### Supplied passage
- - - -

February 28, 2009

“The good news is that it’s not in the joint, the knee itself seems fine, no internal damage. It looks like you’ve strained the muscle, right here, where it attaches to the bone.” Peter pointed to the spot where the pain radiated, from just below the inside of my knee, up into my lower thigh which was swollen to twice the size of my other leg.

One day of scrambling up and down Dave’s roof, on and off ladders, on and off ropes, ripping off old shingles, slinging plywood; two days of sashaying across Anne’s floors, sanding and urethaning; and thirty minutes of a decidedly un-Fun Run on the Montpelier bike path had combined to hobble my left knee — only it wasn’t my knee, it was the muscle. “So it’s the tendon?” I asked, wanting to show that I knew what a tendon was. “Tendon, muscle…. it’s really one tissue. It just narrows down, gets thinner and tougher where it attaches to the bone. Rest. Anti-inflammatories. Stay off ladders. Ice.”

I couldn’t walk or sit comfortably but found that I could stand so I planted myself in front of my drawing board and began working on a bookshelf design that I have been pondering and sketching for years. It is one continuous shelf that snakes back and forth as it climbs up from the ground. It’s a great idea, but actually figuring out how to keep it from collapsing under its own weight (never mind that of the books) has always been the detail that stumped me.

The odd angles of those snaking joints ARE the design, making it both artistic and functional. They are structural and supporting yet each joint itself needs to be supported. It is those secondary supports that have tripped me. How to make them disappear into the design, or emerge out of the desgn, do their work and look, be integral. Gravity. Compression. Function. Art..

I am thinking about art, because of my shelf and my knee and because the root of art means to join, to place things together. Arthritis shares the same root, disease of the joints. An artist presumably is good at arranging and grouping things, connecting them. Composition. Juxtaposition. Look at the Sculpt-Cycle pieces spread out over Montpelier: Janet Van Fleet’s Battering Ram, a fat beam of lumber bristling with nails joined to bicycle rims and a handlebar; Eric Keck’s Celtic Goose made of frames and forks flying next to the Court House; the hyper-neat perfectly spaced silver cube of bike parts and words wired together by Jim Walsh on the Statehouse lawn. All different ways of joining different things, and, somewhere in there (one might hope) ideas. Joyce’s and Smith’s Squashed Bikes: the ideas of trash, recycling, transportation; the ideas of art and anti-art, all jammed together without particular skill by a metal compactor and set out on a pedestal. A rusting tangle of ideas or a bit of unartful arthritic whimsy? Is the question worth asking? Is that the juxtaposition?

- - - -

### Supplied material
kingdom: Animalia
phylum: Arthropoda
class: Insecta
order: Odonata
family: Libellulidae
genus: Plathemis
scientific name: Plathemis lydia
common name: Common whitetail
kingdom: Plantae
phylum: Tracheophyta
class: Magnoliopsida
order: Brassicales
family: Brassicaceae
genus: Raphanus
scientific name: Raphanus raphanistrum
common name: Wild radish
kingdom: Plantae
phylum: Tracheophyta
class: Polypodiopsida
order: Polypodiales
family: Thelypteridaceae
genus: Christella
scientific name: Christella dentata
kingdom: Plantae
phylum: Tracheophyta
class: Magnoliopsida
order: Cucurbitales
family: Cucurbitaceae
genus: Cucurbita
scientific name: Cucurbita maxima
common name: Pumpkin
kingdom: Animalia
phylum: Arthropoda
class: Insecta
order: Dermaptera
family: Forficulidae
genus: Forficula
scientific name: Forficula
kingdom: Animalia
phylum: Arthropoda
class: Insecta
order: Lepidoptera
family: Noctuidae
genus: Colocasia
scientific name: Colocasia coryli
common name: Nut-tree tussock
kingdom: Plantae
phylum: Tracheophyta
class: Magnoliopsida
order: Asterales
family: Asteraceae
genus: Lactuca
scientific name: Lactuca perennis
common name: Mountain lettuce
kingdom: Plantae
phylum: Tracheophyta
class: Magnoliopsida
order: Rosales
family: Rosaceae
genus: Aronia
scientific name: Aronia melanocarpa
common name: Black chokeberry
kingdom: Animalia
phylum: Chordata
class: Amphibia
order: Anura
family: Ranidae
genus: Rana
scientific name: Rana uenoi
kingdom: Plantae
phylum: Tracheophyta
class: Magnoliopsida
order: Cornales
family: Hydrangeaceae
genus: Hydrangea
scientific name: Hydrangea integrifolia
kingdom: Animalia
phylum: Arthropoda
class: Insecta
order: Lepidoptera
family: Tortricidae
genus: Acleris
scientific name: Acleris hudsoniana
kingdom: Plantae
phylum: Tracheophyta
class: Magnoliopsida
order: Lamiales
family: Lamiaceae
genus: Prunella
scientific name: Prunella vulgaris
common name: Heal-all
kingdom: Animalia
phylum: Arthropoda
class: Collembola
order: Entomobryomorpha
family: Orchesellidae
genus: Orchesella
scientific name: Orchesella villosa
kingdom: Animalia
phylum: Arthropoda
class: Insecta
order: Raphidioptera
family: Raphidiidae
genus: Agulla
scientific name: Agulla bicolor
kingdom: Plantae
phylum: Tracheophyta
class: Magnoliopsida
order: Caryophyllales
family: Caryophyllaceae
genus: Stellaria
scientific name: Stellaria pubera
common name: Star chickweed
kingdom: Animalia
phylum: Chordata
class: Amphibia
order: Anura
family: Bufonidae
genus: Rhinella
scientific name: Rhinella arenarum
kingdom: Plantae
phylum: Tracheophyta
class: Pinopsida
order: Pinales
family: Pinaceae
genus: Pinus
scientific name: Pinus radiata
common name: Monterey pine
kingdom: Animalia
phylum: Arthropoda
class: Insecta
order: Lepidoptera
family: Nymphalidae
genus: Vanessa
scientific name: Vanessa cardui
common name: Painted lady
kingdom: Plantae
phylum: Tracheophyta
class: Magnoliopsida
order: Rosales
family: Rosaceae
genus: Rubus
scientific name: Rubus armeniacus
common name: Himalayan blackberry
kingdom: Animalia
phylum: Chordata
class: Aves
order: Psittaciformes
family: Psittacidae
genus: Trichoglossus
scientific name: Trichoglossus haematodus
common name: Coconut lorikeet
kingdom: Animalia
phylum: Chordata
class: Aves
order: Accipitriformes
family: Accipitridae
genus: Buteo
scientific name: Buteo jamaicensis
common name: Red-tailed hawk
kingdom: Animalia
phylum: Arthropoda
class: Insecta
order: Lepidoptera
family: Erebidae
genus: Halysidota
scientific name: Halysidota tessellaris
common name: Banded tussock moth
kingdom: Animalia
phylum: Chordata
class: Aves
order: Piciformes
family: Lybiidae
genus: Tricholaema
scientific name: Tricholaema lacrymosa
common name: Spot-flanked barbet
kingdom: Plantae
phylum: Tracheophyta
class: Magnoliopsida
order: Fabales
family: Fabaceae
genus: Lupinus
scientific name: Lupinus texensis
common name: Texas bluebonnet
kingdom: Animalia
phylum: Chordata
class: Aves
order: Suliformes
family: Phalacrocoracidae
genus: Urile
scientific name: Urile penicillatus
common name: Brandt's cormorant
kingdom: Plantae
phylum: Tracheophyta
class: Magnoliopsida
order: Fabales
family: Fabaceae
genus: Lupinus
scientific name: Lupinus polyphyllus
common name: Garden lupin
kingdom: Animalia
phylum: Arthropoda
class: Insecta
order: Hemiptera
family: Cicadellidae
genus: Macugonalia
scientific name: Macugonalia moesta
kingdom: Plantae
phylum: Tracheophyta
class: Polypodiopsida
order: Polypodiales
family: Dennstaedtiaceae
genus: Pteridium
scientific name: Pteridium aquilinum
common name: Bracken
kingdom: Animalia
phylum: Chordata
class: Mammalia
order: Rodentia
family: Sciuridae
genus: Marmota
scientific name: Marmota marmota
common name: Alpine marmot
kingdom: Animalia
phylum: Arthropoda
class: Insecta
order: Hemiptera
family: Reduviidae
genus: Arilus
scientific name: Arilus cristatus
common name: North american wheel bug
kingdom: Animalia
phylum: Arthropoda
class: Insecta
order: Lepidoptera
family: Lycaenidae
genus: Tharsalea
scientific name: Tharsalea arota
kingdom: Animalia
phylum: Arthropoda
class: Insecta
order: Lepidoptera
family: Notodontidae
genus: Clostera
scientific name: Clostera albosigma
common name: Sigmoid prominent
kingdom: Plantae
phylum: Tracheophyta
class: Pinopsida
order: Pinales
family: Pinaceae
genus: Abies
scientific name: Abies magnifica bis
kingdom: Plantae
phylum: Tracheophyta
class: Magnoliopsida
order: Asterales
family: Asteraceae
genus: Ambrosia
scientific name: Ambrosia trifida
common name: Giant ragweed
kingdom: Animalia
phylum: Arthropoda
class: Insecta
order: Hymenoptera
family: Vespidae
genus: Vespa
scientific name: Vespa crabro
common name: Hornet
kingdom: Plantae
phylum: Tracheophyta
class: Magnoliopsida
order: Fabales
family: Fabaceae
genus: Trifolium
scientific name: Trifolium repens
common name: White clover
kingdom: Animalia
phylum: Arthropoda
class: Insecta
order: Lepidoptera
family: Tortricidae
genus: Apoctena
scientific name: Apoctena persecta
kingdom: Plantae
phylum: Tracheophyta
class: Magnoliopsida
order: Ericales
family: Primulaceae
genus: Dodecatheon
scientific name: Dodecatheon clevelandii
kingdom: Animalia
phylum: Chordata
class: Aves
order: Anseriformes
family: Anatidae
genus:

- - - -

### Tasks and exercises
1. State whether each statement below agrees with the knee-injury entry, answering yes or no and quoting the deciding words of the entry: (a) Peter found internal damage in the knee joint; (b) the bookshelf design is a single continuous shelf; (c) Eric Keck's Celtic Goose stands on the Statehouse lawn.
2. Write out the portion of the knee-injury entry from "I couldn’t walk" up to and including "that stumped me.", character for character.

### Solved problems
1.
(a) No: "the knee itself seems fine, no internal damage."
(b) Yes: "It is one continuous shelf that snakes back and forth as it climbs up from the ground."
(c) No: "Eric Keck’s Celtic Goose made of frames and forks flying next to the Court House"

2.
I couldn’t walk or sit comfortably but found that I could stand so I planted myself in front of my drawing board and began working on a bookshelf design that I have been pondering and sketching for years. It is one continuous shelf that snakes back and forth as it climbs up from the ground. It’s a great idea, but actually figuring out how to keep it from collapsing under its own weight (never mind that of the books) has always been the detail that stumped me.